5. "The Kite Runner" by Khaled Hosseini
This is the book I read, before I felt drawn to the Middle East. After reading this book, I swore to myself that this would never happen to a child. I don't really know what I'm going to have for dinner in a couple of hours, but I know that I want to adopt a child from Syria.
"And that's the thing about people who mean everything they say. They think everyone else does too."
6. "Lost Connections" by Johann Hari
I still haven't been able to finish this book. It's very triggering. I started reading it when Grace was alive, and I can't read it without imagine what she must of felt... hopefully I'll finish it soon! This book speaks about human nature, and ways in which sadness is seen as weakness.
Personally I've come to terms with my college experience. It was the exact opposite of what I was expecting. I thought I was going to be partying and having fun 24/7. I thought I was going to find my bridesmaids. Lol, I thought I was going to be happy. It's been rewarding don't get me wrong, but if I knew it was going to be this difficult, I wouldn't have done any of it. Reading this book made me realize that it's okay. It's okay to mourn the college experience I thought I was going to have.
"What if depression is, in fact, a form of grief—for our own lives not being as they should? What if it is a form of grief for the connections we have lost, yet still need?"
7. "Why Men Love Bitches" by Sherry Argov
At first, I thought this book was a joke... But then I realize the truth that it holds. Hopefully, most of the book is not a surprise. Hopefully you know most of these things... but if that's not the case, good luck!
"Men control the world, but women control the men."
8. "Witch" by Lisa Lister
I just finished reading this, like yesterday. I'm not sure what to think of it yet. I mean I appreciate most of what it had, but I was uncomfortable at times. Mostly because I grew up Roman Catholic, and my mom would probably have a heart attack if she even found out I read this book.
It had a lot of interesting points, but the capitalization of certain words threw me off. I do think that the main takeaway is how incomplete we are as women. I can personally tell you, that I don't know what I'm looking for, but I know I'm missing something. Not sure if it's something I have to find within myself... or within more experiences... or if I'll ever find that thing that it's missing, when I can't even describe what it is I'm missing...
"… What would the cosmetic surgery industry do if women embraced the unchanging beauty within them, instead of obsessing about the ever-changing patriarchal representations of external beauty?"
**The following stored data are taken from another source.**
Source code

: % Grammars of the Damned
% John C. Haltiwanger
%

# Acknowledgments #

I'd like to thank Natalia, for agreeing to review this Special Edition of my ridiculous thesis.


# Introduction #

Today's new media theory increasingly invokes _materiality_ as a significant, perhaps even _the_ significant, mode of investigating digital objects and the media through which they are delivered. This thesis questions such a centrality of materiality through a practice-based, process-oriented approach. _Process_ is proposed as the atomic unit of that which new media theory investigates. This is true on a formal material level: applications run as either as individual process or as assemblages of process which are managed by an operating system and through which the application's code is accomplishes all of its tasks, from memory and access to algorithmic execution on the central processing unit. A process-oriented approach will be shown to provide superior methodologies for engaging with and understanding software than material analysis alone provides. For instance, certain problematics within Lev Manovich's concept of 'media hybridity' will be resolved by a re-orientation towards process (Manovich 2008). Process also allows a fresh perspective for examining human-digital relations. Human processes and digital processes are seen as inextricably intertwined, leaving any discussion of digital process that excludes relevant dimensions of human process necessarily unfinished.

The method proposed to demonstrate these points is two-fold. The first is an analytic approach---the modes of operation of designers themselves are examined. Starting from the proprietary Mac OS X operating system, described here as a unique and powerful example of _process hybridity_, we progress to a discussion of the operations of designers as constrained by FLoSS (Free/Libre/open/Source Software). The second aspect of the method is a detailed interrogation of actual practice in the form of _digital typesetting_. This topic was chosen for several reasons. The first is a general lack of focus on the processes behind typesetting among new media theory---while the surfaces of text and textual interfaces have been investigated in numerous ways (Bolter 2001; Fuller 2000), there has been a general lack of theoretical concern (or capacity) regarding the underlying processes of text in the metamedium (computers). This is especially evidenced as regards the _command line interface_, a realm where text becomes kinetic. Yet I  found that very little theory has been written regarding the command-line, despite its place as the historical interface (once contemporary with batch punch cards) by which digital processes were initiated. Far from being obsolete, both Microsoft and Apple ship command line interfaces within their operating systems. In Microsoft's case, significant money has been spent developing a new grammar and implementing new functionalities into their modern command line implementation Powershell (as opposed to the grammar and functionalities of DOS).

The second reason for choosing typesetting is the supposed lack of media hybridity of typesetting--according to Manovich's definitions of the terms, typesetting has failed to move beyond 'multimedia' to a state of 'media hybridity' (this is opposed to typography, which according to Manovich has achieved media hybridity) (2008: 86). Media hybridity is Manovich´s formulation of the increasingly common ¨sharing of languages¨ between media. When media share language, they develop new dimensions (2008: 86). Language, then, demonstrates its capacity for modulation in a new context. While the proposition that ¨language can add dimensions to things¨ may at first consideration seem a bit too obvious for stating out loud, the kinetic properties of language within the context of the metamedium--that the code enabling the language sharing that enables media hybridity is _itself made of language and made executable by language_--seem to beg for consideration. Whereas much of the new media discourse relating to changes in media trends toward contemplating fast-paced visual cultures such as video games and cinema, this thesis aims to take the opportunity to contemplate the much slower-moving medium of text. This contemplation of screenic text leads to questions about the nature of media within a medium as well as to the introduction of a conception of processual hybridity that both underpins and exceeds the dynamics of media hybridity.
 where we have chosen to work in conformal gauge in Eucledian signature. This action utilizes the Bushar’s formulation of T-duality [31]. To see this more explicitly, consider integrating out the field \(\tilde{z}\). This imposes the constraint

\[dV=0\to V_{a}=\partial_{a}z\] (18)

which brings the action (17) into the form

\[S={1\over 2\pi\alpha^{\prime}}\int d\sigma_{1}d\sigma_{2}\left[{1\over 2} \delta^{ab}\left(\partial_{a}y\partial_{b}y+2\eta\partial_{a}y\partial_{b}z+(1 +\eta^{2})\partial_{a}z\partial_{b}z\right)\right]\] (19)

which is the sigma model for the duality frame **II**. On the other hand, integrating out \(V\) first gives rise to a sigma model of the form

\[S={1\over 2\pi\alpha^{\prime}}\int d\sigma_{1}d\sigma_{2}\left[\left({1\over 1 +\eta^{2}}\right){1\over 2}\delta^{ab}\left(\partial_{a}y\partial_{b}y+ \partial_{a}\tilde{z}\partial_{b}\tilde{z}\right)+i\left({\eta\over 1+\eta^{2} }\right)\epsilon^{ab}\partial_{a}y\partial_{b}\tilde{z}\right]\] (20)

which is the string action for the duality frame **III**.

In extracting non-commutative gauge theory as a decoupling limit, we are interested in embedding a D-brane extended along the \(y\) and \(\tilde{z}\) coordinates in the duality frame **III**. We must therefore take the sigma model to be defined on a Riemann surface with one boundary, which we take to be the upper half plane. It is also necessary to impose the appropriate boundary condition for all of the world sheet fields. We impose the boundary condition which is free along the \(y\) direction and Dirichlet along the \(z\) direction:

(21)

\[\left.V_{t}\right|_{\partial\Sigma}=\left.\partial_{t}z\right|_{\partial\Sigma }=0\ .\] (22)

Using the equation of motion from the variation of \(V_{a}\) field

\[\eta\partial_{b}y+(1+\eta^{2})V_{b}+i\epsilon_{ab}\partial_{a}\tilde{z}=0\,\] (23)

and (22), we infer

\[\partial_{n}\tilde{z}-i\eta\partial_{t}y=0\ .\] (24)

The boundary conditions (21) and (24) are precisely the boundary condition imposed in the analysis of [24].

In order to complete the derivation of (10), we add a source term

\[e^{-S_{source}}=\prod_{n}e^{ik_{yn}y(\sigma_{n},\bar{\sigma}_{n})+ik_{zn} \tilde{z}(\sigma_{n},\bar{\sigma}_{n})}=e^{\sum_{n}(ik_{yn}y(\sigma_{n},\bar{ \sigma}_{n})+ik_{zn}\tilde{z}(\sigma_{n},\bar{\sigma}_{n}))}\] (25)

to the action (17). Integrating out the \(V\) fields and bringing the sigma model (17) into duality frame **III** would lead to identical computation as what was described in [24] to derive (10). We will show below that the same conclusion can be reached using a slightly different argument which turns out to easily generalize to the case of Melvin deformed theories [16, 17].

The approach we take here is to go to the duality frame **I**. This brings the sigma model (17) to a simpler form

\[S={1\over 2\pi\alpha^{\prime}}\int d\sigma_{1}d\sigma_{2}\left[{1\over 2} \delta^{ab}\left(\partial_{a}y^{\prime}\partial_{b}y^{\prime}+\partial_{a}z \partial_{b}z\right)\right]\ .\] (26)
9. "Dracula" by Bram Stoker
I was so tempted to post all my favorite Dracula quotes under this category. There was something dark and mysterious about this book, that made me want to read it more. I'm not sure where I've heard of Dracula, but I knew most of the story. I mean, I know we all know Dracula, but how? It's one of those stories, that as I read I already knew what was coming, but enjoyed to read... Then I realized that I've never read it, so how did I know about it to begin with... Is this a story we are all just born knowing?
"Despair has its own calms."
10. "The Motivation Manifesto" by Brendon Burchard
I read the first couple of chapters (in high school), before I gave it to my ex. I really liked what it had to say, and I thought that I would eventually buy it again, but I didn't, until now. Sometimes I lose my motivation, or I get too caught up in my own problems that I just lose my vision.
"We have patiently suffered long enough, hoping that someone or some kind of luck would one day grant us more opportunity and happiness. But nothing external can save us, and the fateful hour is at hand when we either become trapped at this level of life or we choose to ascend to a higher plane of consciousness and joy. In this ailing and turbulent world, we must find peace within and become more self-reliant in creating the life we deserve."